### Data section
◆ ◆ ◆ ◆ ◆

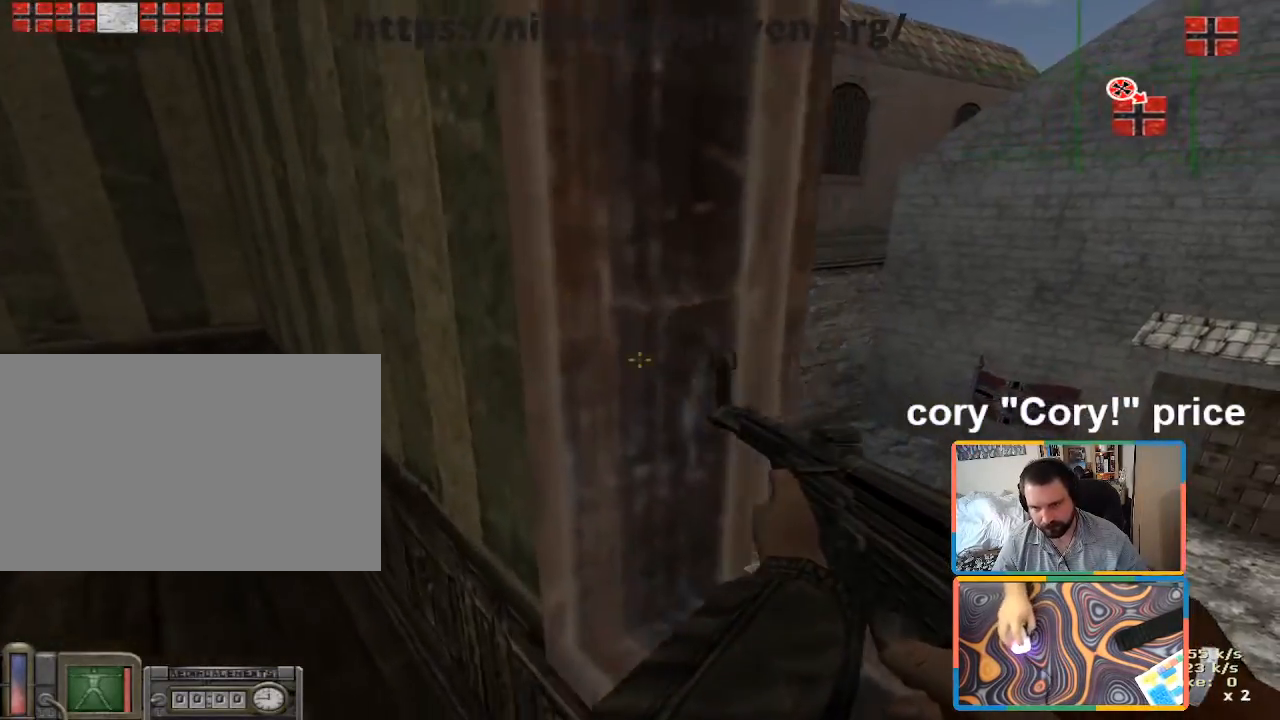
{"keys": ["ctrl", "d"], "mouse": [], "events": []}
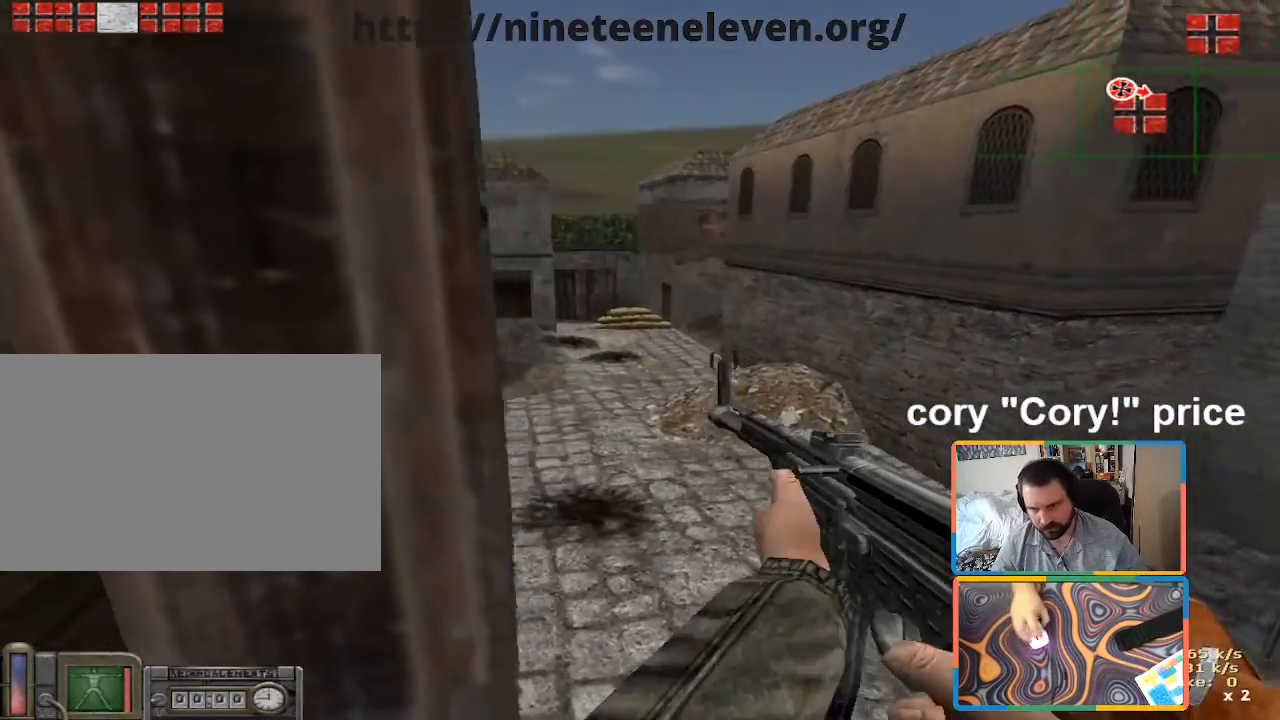
{"keys": ["ctrl"], "mouse": ["left"], "events": [[133, "d", "up"], [183, "mouse_left", "down"]]}
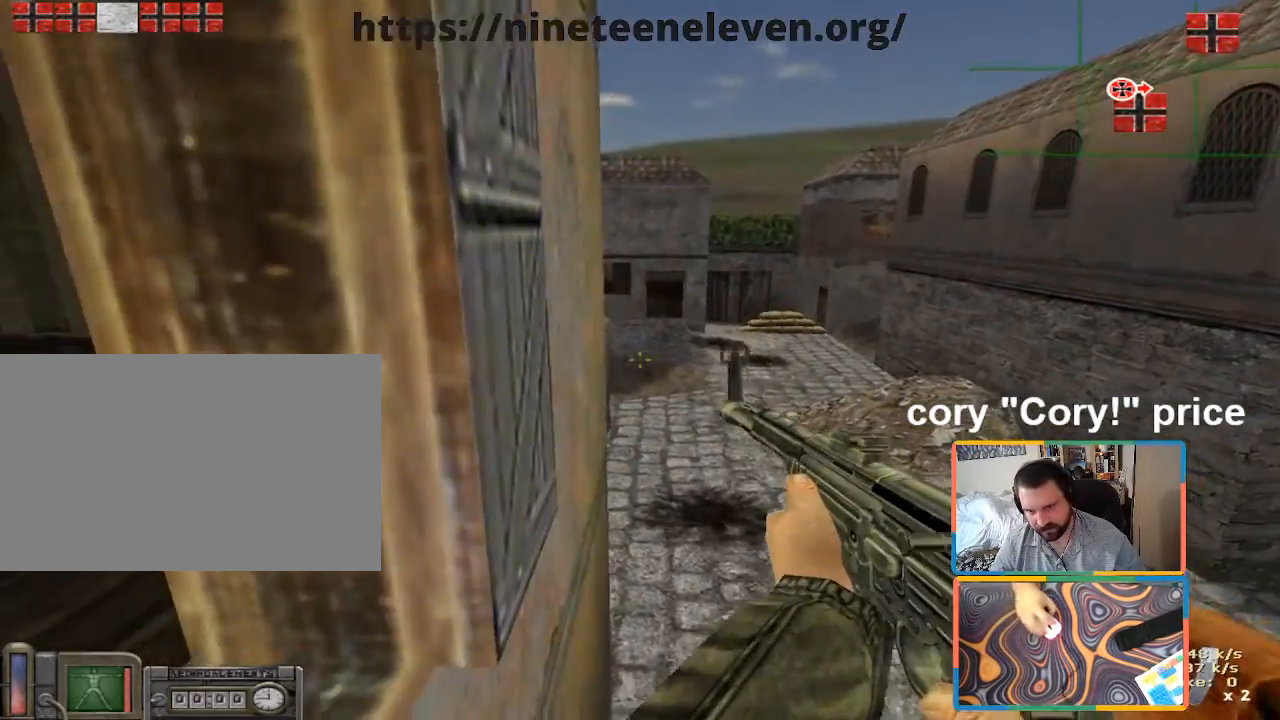
{"keys": ["a"], "mouse": [], "events": [[300, "mouse_left", "up"], [350, "a", "down"], [350, "w", "down"], [383, "ctrl", "up"], [383, "r", "down"], [483, "r", "up"], [483, "w", "up"]]}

◆ ◆ ◆ ◆ ◆

### Task to complete
I'd like the material repeated word for word, without the pictures it holds.

### Task response
{"keys": ["ctrl", "d"], "mouse": [], "events": []}
{"keys": ["ctrl"], "mouse": ["left"], "events": [[133, "d", "up"], [183, "mouse_left", "down"]]}
{"keys": ["a"], "mouse": [], "events": [[300, "mouse_left", "up"], [350, "a", "down"], [350, "w", "down"], [383, "ctrl", "up"], [383, "r", "down"], [483, "r", "up"], [483, "w", "up"]]}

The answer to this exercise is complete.